The point is underscored by a threat the Israeli government is voicing in response to the ICC move—viz., that if the Palestinians have any ideas about bringing suit in the court against Israel for its conduct during its most recent demolition of Gaza, then Israel will counter with accusations about Palestinian war crimes. Fine. It would be great to have a thorough airing before an international tribunal of everyone's conduct during that tragic episode (although there are reasons to question whether the ICC would be able and willing to assume that role).
But that would still leave the underlying, unresolved conflict. As long as it is unresolved, there will continue to be, in addition to many other regrettable things, periodic Israeli lawn mowing in Gaza, with more operations like Cast Lead and Protective Edge. This brings us to one of the most trouble-plagued concepts of all—because the concept itself is inherently weird—which concerns the nature and existence of the Palestinian Authority itself.
The PA was established two decades ago as supposedly a means to transition from naked occupation to a Palestinian state. Not only have the scheduled dates for that transition already gone far, far into the past; the PA has occupied a role that has made it more of an impediment to creation of a Palestinian state than the facilitator of one. With the PA existing as an entity that is supposed to have some state-like qualities but not be a state, Israelis who—like those currently in power in Jerusalem—oppose creation of a Palestinian state are able to have things both ways to keep such a state from ever coming into being.
The PA serves as the Palestinians on the plantation, as distinct from the ones in Gaza who are off the plantation.
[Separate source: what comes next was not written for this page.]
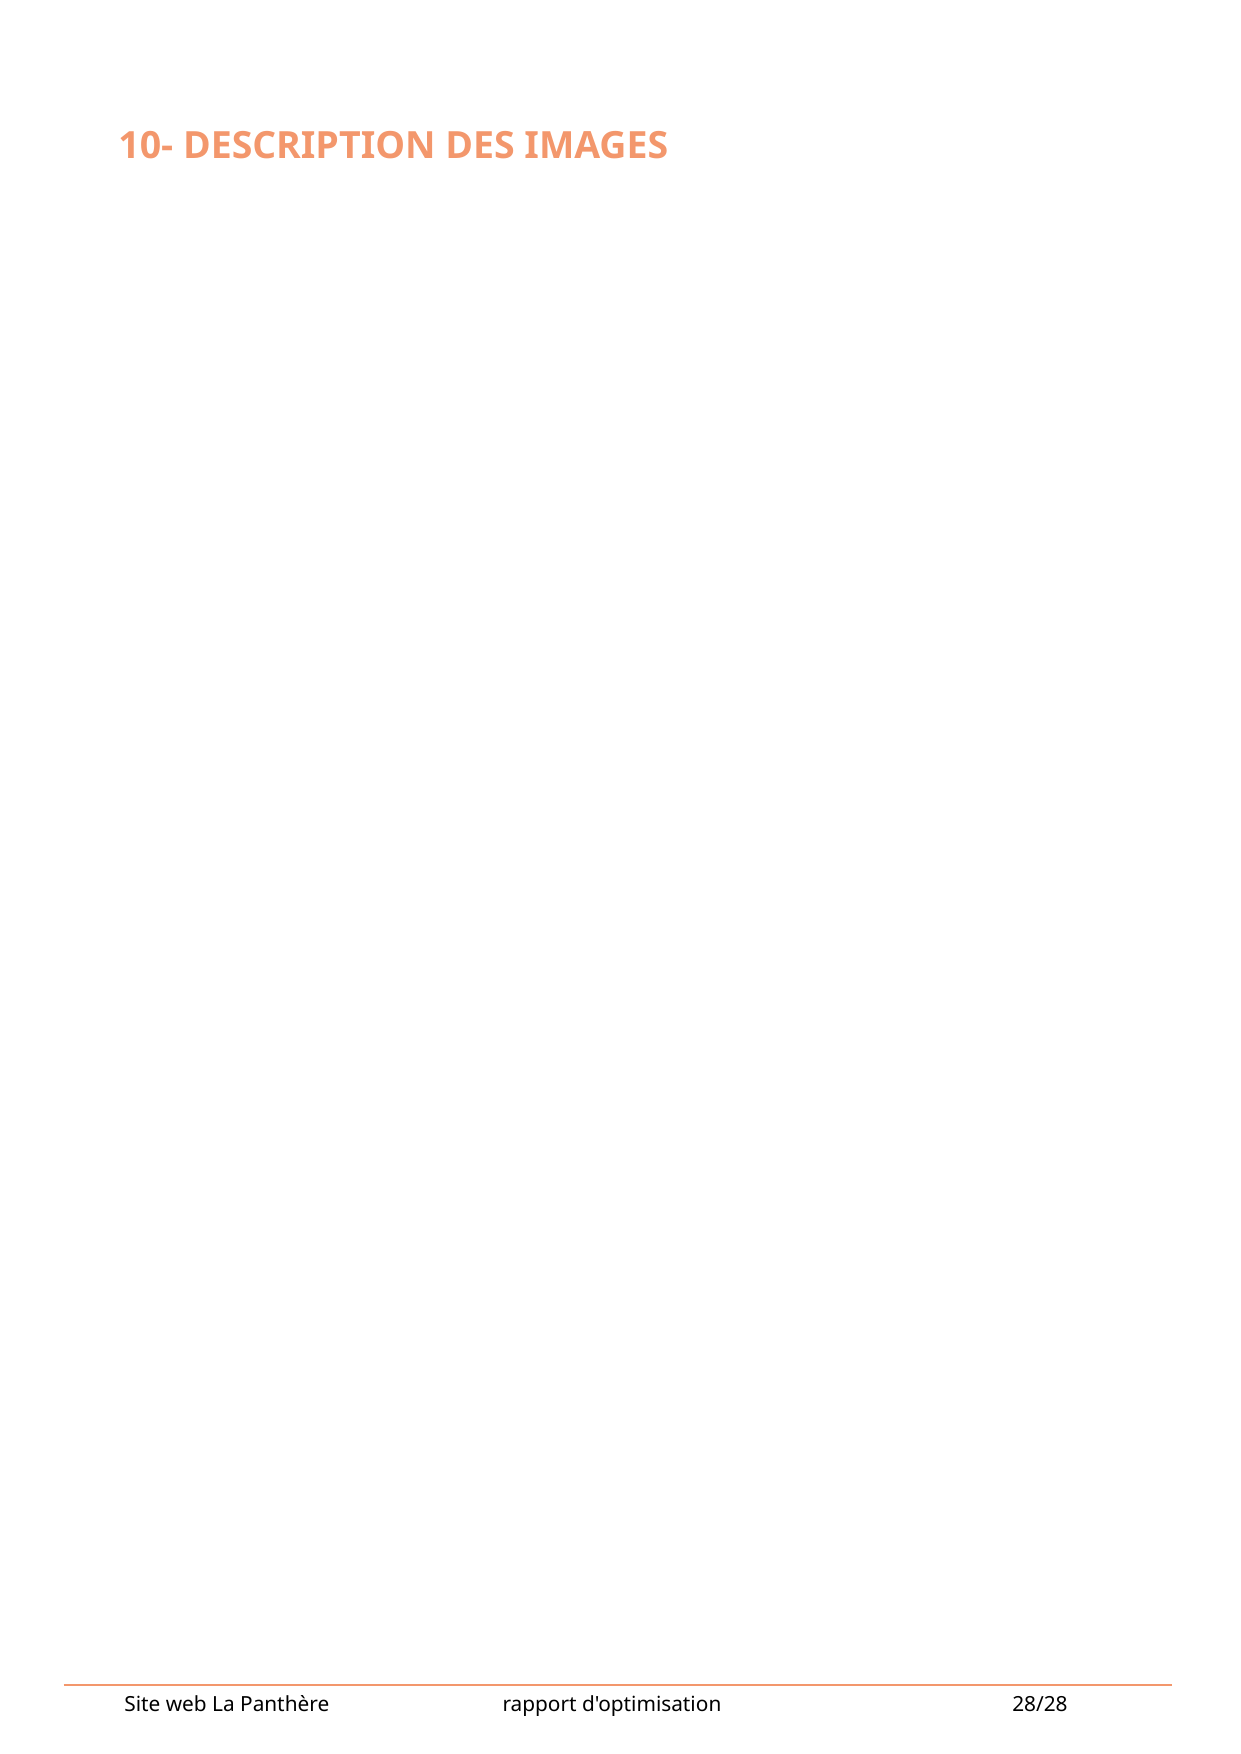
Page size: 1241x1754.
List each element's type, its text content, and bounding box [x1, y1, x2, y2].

text 10- DESCRIPTION DES IMAGES [118, 118, 1122, 169]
The notion of the PA as a transition mechanism keeps alive the fiction that the Israeli government really is committed to such a transition. It keeps alive the notion that Palestinians should “earn” statehood by building a state from below, while the occupier imposes conditions on it from above that never really enables it to do that kind of building. And if the PA gets uppity enough to start behaving like a real state, as it has done at the UN and in signing those international conventions, then it swiftly gets slapped down.
The most effective thing the PA has been permitted to do is to serve as an auxiliary administrator of the Israeli occupation of the West Bank. Those who denounce the PA for signing treaties on grounds that it is not a state are right; it is indeed not a state. It is more like a prison trusty.